Rose Etta Kahn Sampson, in short, was not one to let life pass her by.
Well into her 80s, the daughter of prominent Oakland Jewish communal leaders Frederick and Helen Kahn still served as president of the Kahn Foundation, established by Sampson's mother upon her father's death in 1928. The Kahn Foundation endowed the Oakland Museum's Kahn Collection, the institution's first collection of 19th-century California art.
A supporter of numerous organizations, Sampson also continued a lifetime of volunteer work as an octogenarian. She staffed the front desk and visited with patients at San Francisco's Mount Zion Hospital, where her late husband, cardiologist Dr. John J. Sampson, had once been chief of staff and where she died of a lung embolism earlier this month.

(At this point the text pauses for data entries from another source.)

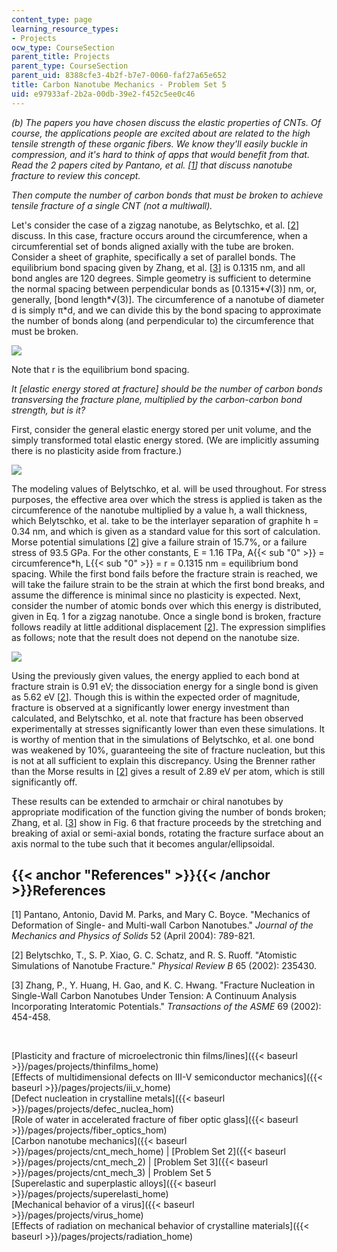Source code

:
 ```yaml
---
content_type: page
learning_resource_types:
- Projects
ocw_type: CourseSection
parent_title: Projects
parent_type: CourseSection
parent_uid: 8388cfe3-4b2f-b7e7-0060-faf27a65e652
title: Carbon Nanotube Mechanics - Problem Set 5
uid: e97933af-2b2a-00db-39e2-f452c5ee0c46
---
```


_(b) The papers you have chosen discuss the elastic properties of CNTs. Of course, the applications people are excited about are related to the high tensile strength of these organic fibers. We know they'll easily buckle in compression, and it's hard to think of apps that would benefit from that. Read the 2 papers cited by Pantano, et al. \[[1](#References)\] that discuss nanotube fracture to review this concept._

_Then compute the number of carbon bonds that must be broken to achieve tensile fracture of a single CNT (not a multiwall)._

Let's consider the case of a zigzag nanotube, as Belytschko, et al. \[[2](#References)\] discuss. In this case, fracture occurs around the circumference, when a circumferential set of bonds aligned axially with the tube are broken. Consider a sheet of graphite, specifically a set of parallel bonds. The equilibrium bond spacing given by Zhang, et al. \[[3](#References)\] is 0.1315 nm, and all bond angles are 120 degrees. Simple geometry is sufficient to determine the normal spacing between perpendicular bonds as \[0.1315\*√(3)\] nm, or, generally, \[bond length\*√(3)\]. The circumference of a nanotube of diameter d is simply π\*d, and we can divide this by the bond spacing to approximate the number of bonds along (and perpendicular to) the circumference that must be broken.

![](/courses/materials-science-and-engineering/3-22-mechanical-behavior-of-materials-spring-2008/projects/cnt_mech_5_1.jpg)

Note that r is the equilibrium bond spacing.

_It \[elastic energy stored at fracture\] should be the number of carbon bonds transversing the fracture plane, multiplied by the carbon-carbon bond strength, but is it?_

First, consider the general elastic energy stored per unit volume, and the simply transformed total elastic energy stored. (We are implicitly assuming there is no plasticity aside from fracture.)

![](/courses/materials-science-and-engineering/3-22-mechanical-behavior-of-materials-spring-2008/projects/cnt_mech_5_2.jpg)

The modeling values of Belytschko, et al. will be used throughout. For stress purposes, the effective area over which the stress is applied is taken as the circumference of the nanotube multiplied by a value h, a wall thickness, which Belytschko, et al. take to be the interlayer separation of graphite h = 0.34 nm, and which is given as a standard value for this sort of calculation. Morse potential simulations \[[2](#References)\] give a failure strain of 15.7%, or a failure stress of 93.5 GPa. For the other constants, E = 1.16 TPa, A{{< sub "0" >}} = circumference\*h, L{{< sub "0" >}} = r = 0.1315 nm = equilibrium bond spacing. While the first bond fails before the fracture strain is reached, we will take the failure strain to be the strain at which the first bond breaks, and assume the difference is minimal since no plasticity is expected. Next, consider the number of atomic bonds over which this energy is distributed, given in Eq. 1 for a zigzag nanotube. Once a single bond is broken, fracture follows readily at little additional displacement \[[2](#References)\]. The expression simplifies as follows; note that the result does not depend on the nanotube size.

![](/courses/materials-science-and-engineering/3-22-mechanical-behavior-of-materials-spring-2008/projects/cnt_mech_5_3.jpg)

Using the previously given values, the energy applied to each bond at fracture strain is 0.91 eV; the dissociation energy for a single bond is given as 5.62 eV \[[2](#References)\]. Though this is within the expected order of magnitude, fracture is observed at a significantly lower energy investment than calculated, and Belytschko, et al. note that fracture has been observed experimentally at stresses significantly lower than even these simulations. It is worthy of mention that in the simulations of Belytschko, et al. one bond was weakened by 10%, guaranteeing the site of fracture nucleation, but this is not at all sufficient to explain this discrepancy. Using the Brenner rather than the Morse results in \[[2](#References)\] gives a result of 2.89 eV per atom, which is still significantly off.

These results can be extended to armchair or chiral nanotubes by appropriate modification of the function giving the number of bonds broken; Zhang, et al. \[[3](#References)\] show in Fig. 6 that fracture proceeds by the stretching and breaking of axial or semi-axial bonds, rotating the fracture surface about an axis normal to the tube such that it becomes angular/ellipsoidal.

{{< anchor "References" >}}{{< /anchor >}}References
----------------------------------------------------

\[1\] Pantano, Antonio, David M. Parks, and Mary C. Boyce. "Mechanics of Deformation of Single- and Multi-wall Carbon Nanotubes." _Journal of the Mechanics and Physics of Solids_ 52 (April 2004): 789-821.

\[2\] Belytschko, T., S. P. Xiao, G. C. Schatz, and R. S. Ruoff. "Atomistic Simulations of Nanotube Fracture." _Physical Review B_ 65 (2002): 235430.

\[3\] Zhang, P., Y. Huang, H. Gao, and K. C. Hwang. "Fracture Nucleation in Single-Wall Carbon Nanotubes Under Tension: A Continuum Analysis Incorporating Interatomic Potentials." _Transactions of the ASME_ 69 (2002): 454-458.

  
  
 

[Plasticity and fracture of microelectronic thin films/lines]({{< baseurl >}}/pages/projects/thinfilms_home)  
[Effects of multidimensional defects on III-V semiconductor mechanics]({{< baseurl >}}/pages/projects/iii_v_home)  
[Defect nucleation in crystalline metals]({{< baseurl >}}/pages/projects/defec_nuclea_hom)  
[Role of water in accelerated fracture of fiber optic glass]({{< baseurl >}}/pages/projects/fiber_optics_hom)  
[Carbon nanotube mechanics]({{< baseurl >}}/pages/projects/cnt_mech_home) | [Problem Set 2]({{< baseurl >}}/pages/projects/cnt_mech_2) | [Problem Set 3]({{< baseurl >}}/pages/projects/cnt_mech_3) | Problem Set 5  
[Superelastic and superplastic alloys]({{< baseurl >}}/pages/projects/superelasti_home)  
[Mechanical behavior of a virus]({{< baseurl >}}/pages/projects/virus_home)  
[Effects of radiation on mechanical behavior of crystalline materials]({{< baseurl >}}/pages/projects/radiation_home)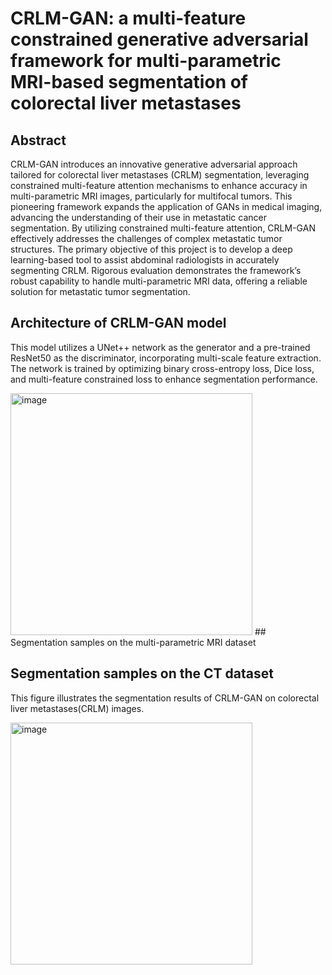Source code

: # CRLM-GAN: a multi-feature constrained generative adversarial framework for multi-parametric MRI-based segmentation of colorectal liver metastases 
## Abstract
CRLM-GAN introduces an innovative generative adversarial approach tailored for colorectal liver metastases (CRLM) segmentation, leveraging constrained multi-feature attention mechanisms to enhance accuracy in multi-parametric MRI images, particularly for multifocal tumors. This pioneering framework expands the application of GANs in medical imaging, advancing the understanding of their use in metastatic cancer segmentation. By utilizing constrained multi-feature attention, CRLM-GAN effectively addresses the challenges of complex metastatic tumor structures. The primary objective of this project is to develop a deep learning-based tool to assist abdominal radiologists in accurately segmenting CRLM. Rigorous evaluation demonstrates the framework’s robust capability to handle multi-parametric MRI data, offering a reliable solution for metastatic tumor segmentation.
## Architecture of CRLM-GAN model 
This model utilizes a UNet++ network as the generator and a pre-trained ResNet50 as the discriminator, incorporating multi-scale feature extraction. The network is trained by optimizing binary cross-entropy loss, Dice loss, and multi-feature constrained loss to enhance segmentation performance.

<img width="387" alt="image" src="https://github.com/Xuezai-wq/CRLM-GAN/blob/main/figure2.tif"/>
## Segmentation samples on the multi-parametric MRI dataset

## Segmentation samples on the CT dataset
This figure illustrates the segmentation results of CRLM-GAN on colorectal liver metastases(CRLM) images.

<img width="387" alt="image" src="https://github.com/user-attachments/assets/b1774516-f71e-4e4c-ae39-dc6968cc8e2e" />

And she spent one morning a week being "Grandma RoRo" to toddlers at a nursery school.
"She was an extremely generous person," her son says. "Everybody said about my mother that she was such a grand lady. She had an elegance and a presence about her."
As a girl, she carried the key at the dedication of Oakland's Temple Sinai, of which her father was a founding member and president. The founder of Kahn Brothers Department Store, he was the first president of the Jewish Welfare Federation of the East Bay.
Sampson carried her parents' dedication to Judaism into her own home. "We grew up with a very good feeling about being Jewish," her son says.
A Phi Beta Kappa graduate of U.C. Berkeley, Sampson was also an award-winning weaver. She wove much of the furniture upholstery for her home in San Francisco's Seacliff District and also created a needlepoint pillow cushion for the city's historic Haas-Lilienthal House.
A memorial service for Sampson will be held at 11 a.m. Monday, Aug. 4 at Congregation Emanu-El, 2 Lake St., San Francisco.
Sampson is survived by son John F. Sampson of San Francisco, daughter Deborah Green of Seattle and daughter Janet Reider and her husband Dr. Arthur Reider of Newton, Mass..
She is also survived by grandchildren Caleb Green; Dr. Jacob, Suzanne and Matthew Reider; John F. Sampson Jr.; and Juliet and Jennifer Sampson. Her great-grandchildren are Molly and Sampson Reider and Charlotte Reider-Smith. She also leaves behind many nieces, nephews, cousins and friends.
The family asks that contributions be sent to the Cantor Rinder Music Fund at Congregation Emanu-El, P.O. Box 591510, S.F., CA 94159 or the San Francisco Conservatory of Music, 1201 Ortega St., S.F., CA 94122.